Creating Virtual Environments From environment.yml File#
For environments that contain more than a few packages, we suggest creating a
environment.yml
file (note, you can name the file anything you’d like, but it
is common practice to call it environment.yml
.)
The basic structure of the environment.yml
is:
name: mamba_env
channels:
- conda-forge
dependencies:
- python>=3.9
- package1
- package2
- package3
- pip
- pip:
- pip_package1
- -r requirements.txt
The name
field is what the created environment will be called (it can be
anything you like, but we again use the name mamba_env
for the example).
The next section is channels
, which are the repositories where Mamba will
look for the requested packages. Mamba prioritizes the channels from the top
down, so in this case Mamba will prefer the package in conda-forge
(typically the packages in the conda-forge
are more up
to date.)
The next section is dependencies
and this is where you should list all of the
packages you would like to install. If you have packages that need to be
installed with pip
, you should include pip
in the dependencies as above and
you can list the specific packages like the above as pip_package1
, etc.
and/or you can have all the pip
packages in a requirements.txt
file.
Once you have made the environment.yml
file, you can create the environment
with:
mamba env create -f environment.yml -n mamba_env
Examples#
The following are examples of how you might start to build your environment for a few different usage cases. These are the source files we use on the web portal, if you choose to build a custom environment from the form.

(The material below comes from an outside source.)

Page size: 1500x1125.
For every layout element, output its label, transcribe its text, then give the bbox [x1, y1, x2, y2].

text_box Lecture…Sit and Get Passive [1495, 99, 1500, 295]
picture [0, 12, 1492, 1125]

It is likely that these will not meet the needs of any specific use case, but you can add or remove packages as needed for your particular needs.
Example of an environment for data science, datascience.yml.

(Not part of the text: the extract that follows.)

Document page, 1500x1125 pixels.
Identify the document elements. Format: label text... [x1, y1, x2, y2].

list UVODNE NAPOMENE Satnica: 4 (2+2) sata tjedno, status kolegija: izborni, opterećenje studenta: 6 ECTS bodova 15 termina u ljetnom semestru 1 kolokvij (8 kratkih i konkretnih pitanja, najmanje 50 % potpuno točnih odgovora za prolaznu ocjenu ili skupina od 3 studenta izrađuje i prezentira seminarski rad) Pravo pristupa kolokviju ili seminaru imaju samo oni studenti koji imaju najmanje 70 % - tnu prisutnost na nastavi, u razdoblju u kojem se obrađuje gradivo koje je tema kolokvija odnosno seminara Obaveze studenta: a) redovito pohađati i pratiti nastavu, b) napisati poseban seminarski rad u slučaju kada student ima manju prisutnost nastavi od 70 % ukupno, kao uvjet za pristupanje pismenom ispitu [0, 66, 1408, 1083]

Example of an environment for bioinformatics, bioinformatics.yml.
Example of an environment for machine learning with SKLearn, sklearn.yml.

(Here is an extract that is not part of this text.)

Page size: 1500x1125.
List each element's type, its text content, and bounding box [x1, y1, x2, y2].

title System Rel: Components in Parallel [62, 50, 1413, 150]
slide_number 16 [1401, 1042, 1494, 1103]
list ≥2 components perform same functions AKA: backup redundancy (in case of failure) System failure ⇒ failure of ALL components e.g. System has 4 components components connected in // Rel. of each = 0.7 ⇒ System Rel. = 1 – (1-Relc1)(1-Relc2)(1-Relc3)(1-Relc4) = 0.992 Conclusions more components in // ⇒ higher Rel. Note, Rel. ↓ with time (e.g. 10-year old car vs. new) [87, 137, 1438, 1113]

Example of an environment for R, r.yml
Using the HPC Portal#
If you are running interactive sessions through the portal using JupyterLab,
you need to have JupyterLab
installed in your environment. If it is not, the
portal will not allow that environment to be used.
Your Mamba environment should appear in the drop down list of Python Environments. If it is greyed out, that means that you need to install JupyterLab in the environment.
Using a base#
module load miniforge/24.11.2-1
mamba activate mamba_env
to the Custom environment settings
field on the portal. It should look
like:
Interactively from the terminal#
If you are running programs interactively from the terminal (e.g. using
srun
) just activate the virtual environment with
module load miniforge/24.11.2-1
mamba activate mamba_env
in the terminal before running any commands.
Using SBatch scripts#
If you are running programs using SBatch scripts, you should include the activation command in your script:
module load miniforge/24.11.2-1
mamba activate mamba_env
Tips and reproducibility#
In general, you should not update packages inside a Conda/Mamba environment. Instead, you should make a new environment with the versions of the packages need and verify this works before removing any old environments that are not longer needed. This is especially true if you used
pip
to install anything.It is a good idea to include version numbers of the packages you want (if you know them). For example, in the above, we requested Python version 3.9 or newer. Being more specific can help speed up how long it takes to set up the environment because it will reduce the number of package version Mamba will consider.
It is best to install all of the packages when you create the environment, if possible. Mamba will do a better job of resolving dependencies.